Work to complete → In the comment thread, what name does Michael Flynn's novel give to the art or science of making accurate future predictions?

Text provided →
Humans can't predict local weather more than several days in advance with more than a moderate degree of accuracy. A belief that the future can be accurately predicted (in any detailed way) by "scientific" methods is indistinguishable from a belief in astrology.
posted by octobersurprise at 6:09 PM on August 2, 2012 [3 favorites]


I'm oddly reminded of Terence McKenna. I'm not sure why.

This graph by Terence McKenna is called "Timewave Zero". He came up with it after smoking a shit ton of DMT. It's based on the I Ching and predicts a significant global event in 2012. It also looks uncannily like the "cliodynamic" graphs in this post.
posted by vogon_poet at 6:15 PM on August 2, 2012


Say this for Terrance, he always had good shit.
posted by octobersurprise at 6:28 PM on August 2, 2012


But, but, but, what if we encounter a MULE. . .?
OUTFITTING MULE
$50 TO OUTFIT MULE FOR ENERGY
MULE INSTALLED
MULE GOES CRAZY!
posted by zamboni at 9:23 PM on August 2, 2012


he has come to the conclusion that a new wave of internal strife is already on its way, and should peak around 2020.

Right after the projected next sunspot minimum.

Wonder how much of a role that plays in his thinking.

As a population ecologist, he'd almost have to be aware of it, given that famous study asserting that Canadian lynx populations track the sunspot cycle.
posted by jamjam at 11:44 PM on August 2, 2012


Anyone interested in this sort of thing, I'd recommend Michael Flynn's novel In The Country Of The Blind, about some people who manage to build an Analytical Engine from Babbage's design, and what happens when they start to make accurate future predictions. He calls the art/science 'cliology.' I spent the free time of a long, hot NYC summer in the main reading room of the big Library, pulling up the books he referenced in the afterword 'An Introduction to Cliology.'
posted by the man of twists and turns at 1:06 AM on August 3, 2012 [1 favorite]


1) a whole shitload of make-work projects to give people something to do, or
2) bleeding.


Who says it has to be either? Turns out that "war" is a pretty decent "make-work project to give people something to do."

Got too many unemployed young men between the ages of 18 and 25? Start a land war in Asia. Problem solved!
posted by valkyryn at 6:38 AM on August 3, 2012


But, but, but, what if we encounter a MULE. . .?

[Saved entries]
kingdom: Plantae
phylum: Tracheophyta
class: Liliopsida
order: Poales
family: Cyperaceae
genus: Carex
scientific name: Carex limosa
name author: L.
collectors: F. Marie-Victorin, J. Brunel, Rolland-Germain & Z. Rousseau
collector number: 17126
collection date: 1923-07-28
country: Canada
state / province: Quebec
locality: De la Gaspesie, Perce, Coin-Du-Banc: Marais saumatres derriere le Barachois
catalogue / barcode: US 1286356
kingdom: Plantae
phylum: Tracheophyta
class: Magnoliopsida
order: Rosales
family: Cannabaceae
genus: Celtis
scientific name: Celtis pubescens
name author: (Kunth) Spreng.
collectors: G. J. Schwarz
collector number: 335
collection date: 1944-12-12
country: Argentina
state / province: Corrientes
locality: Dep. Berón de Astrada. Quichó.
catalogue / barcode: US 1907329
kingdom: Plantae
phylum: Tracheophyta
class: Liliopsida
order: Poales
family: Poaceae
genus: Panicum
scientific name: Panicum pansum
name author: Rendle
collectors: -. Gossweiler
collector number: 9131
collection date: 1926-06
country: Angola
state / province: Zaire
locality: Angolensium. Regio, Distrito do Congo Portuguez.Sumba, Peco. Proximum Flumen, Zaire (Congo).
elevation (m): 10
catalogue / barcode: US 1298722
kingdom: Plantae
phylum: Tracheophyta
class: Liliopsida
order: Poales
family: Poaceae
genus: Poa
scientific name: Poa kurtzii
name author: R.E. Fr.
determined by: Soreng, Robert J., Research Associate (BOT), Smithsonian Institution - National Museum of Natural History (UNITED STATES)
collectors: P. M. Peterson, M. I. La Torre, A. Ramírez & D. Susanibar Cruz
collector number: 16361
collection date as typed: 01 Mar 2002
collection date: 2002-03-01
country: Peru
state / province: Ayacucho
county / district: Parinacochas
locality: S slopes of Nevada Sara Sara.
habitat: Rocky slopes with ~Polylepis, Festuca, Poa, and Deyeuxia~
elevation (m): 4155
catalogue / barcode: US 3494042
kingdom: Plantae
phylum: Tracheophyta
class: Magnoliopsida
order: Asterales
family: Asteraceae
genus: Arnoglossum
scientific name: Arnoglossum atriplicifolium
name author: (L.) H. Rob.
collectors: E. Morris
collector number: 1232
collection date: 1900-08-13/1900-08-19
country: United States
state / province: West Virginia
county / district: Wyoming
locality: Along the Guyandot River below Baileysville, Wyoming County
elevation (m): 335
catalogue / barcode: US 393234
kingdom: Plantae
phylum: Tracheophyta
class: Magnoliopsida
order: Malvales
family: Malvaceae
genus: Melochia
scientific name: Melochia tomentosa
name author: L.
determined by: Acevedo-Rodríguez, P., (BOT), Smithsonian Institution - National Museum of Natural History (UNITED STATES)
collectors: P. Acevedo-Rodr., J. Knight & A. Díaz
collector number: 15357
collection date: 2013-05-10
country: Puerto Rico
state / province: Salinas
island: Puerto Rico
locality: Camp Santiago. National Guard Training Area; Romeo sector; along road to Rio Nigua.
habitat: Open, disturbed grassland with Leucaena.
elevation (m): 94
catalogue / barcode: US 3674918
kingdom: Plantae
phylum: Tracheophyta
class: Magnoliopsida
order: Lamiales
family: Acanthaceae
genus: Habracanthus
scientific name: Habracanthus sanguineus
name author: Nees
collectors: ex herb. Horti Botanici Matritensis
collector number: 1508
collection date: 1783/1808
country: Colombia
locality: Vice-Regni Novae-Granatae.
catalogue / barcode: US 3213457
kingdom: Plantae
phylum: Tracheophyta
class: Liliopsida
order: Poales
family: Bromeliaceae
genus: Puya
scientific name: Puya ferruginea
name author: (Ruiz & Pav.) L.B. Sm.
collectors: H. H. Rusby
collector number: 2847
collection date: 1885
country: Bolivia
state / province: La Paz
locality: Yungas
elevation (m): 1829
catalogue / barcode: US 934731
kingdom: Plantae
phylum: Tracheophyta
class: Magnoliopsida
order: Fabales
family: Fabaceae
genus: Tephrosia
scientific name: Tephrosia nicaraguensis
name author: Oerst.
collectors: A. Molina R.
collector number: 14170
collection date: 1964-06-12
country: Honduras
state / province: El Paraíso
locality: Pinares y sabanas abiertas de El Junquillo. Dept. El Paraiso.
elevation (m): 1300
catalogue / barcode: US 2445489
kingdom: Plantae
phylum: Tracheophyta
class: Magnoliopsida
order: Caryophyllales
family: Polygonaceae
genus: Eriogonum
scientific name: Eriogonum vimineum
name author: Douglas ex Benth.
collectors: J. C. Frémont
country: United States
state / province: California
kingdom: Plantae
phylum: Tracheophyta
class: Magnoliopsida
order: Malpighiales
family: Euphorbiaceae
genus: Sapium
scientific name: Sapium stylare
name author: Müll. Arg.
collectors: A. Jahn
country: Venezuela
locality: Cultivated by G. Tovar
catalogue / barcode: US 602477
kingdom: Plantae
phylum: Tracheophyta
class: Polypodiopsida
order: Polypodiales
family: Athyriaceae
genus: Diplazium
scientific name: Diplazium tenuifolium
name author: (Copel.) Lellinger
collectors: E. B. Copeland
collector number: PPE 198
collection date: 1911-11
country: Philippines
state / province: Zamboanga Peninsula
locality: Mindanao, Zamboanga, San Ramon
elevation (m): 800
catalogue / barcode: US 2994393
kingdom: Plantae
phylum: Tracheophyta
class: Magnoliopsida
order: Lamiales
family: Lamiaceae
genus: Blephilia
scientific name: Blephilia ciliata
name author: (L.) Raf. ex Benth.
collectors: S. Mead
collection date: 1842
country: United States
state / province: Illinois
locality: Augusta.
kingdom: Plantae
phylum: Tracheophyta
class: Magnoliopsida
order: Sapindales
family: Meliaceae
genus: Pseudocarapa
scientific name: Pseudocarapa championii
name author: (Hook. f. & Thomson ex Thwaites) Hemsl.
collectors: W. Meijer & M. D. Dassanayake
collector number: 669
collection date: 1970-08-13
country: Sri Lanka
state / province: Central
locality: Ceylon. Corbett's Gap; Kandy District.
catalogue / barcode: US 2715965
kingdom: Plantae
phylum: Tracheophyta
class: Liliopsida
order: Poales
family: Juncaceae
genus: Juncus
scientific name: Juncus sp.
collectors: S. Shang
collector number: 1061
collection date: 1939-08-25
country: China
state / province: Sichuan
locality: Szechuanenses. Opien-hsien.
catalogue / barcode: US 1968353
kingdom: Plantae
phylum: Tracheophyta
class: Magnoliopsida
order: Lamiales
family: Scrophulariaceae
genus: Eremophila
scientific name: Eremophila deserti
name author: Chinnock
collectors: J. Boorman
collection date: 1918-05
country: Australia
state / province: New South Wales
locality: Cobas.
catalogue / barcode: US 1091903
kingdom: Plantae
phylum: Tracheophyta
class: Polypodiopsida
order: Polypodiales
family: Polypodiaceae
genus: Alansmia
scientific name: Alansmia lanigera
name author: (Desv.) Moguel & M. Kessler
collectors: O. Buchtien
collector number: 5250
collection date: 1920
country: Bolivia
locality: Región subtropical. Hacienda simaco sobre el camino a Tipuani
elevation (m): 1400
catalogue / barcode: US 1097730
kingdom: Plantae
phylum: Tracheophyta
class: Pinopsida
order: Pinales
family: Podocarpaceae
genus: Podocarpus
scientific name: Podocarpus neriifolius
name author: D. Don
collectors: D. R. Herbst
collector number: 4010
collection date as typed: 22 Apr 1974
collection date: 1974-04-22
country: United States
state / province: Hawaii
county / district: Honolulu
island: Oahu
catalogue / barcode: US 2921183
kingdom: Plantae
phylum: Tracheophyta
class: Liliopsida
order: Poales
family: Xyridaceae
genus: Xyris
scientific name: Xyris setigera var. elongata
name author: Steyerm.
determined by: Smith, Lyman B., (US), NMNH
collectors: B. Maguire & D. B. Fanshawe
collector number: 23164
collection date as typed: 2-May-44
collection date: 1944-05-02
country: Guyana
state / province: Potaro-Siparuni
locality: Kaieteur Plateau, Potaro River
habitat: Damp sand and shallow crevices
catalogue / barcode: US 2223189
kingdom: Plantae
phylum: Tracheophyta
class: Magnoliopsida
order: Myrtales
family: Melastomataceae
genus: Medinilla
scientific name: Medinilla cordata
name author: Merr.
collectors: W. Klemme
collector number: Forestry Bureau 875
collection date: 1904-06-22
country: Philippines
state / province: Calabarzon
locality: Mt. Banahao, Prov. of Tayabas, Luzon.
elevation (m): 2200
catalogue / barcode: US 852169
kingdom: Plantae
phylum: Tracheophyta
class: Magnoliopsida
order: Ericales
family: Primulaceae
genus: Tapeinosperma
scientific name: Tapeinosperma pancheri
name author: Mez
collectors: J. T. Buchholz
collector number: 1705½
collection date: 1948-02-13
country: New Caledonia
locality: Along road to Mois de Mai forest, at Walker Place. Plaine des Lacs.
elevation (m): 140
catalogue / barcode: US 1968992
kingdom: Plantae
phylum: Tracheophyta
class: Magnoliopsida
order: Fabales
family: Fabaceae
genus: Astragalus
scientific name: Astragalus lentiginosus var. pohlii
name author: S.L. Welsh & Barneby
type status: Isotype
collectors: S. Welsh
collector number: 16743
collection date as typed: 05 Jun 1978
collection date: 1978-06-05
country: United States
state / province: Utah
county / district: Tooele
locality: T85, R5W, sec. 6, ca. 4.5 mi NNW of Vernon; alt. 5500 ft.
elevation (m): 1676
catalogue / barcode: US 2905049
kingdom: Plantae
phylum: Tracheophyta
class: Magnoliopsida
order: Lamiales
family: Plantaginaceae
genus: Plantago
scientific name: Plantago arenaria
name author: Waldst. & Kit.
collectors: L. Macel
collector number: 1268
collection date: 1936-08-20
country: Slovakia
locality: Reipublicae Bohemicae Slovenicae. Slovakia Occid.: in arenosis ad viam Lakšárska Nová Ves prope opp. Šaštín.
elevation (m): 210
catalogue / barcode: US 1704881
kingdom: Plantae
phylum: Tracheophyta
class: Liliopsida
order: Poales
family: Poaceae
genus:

Task result → Cliology.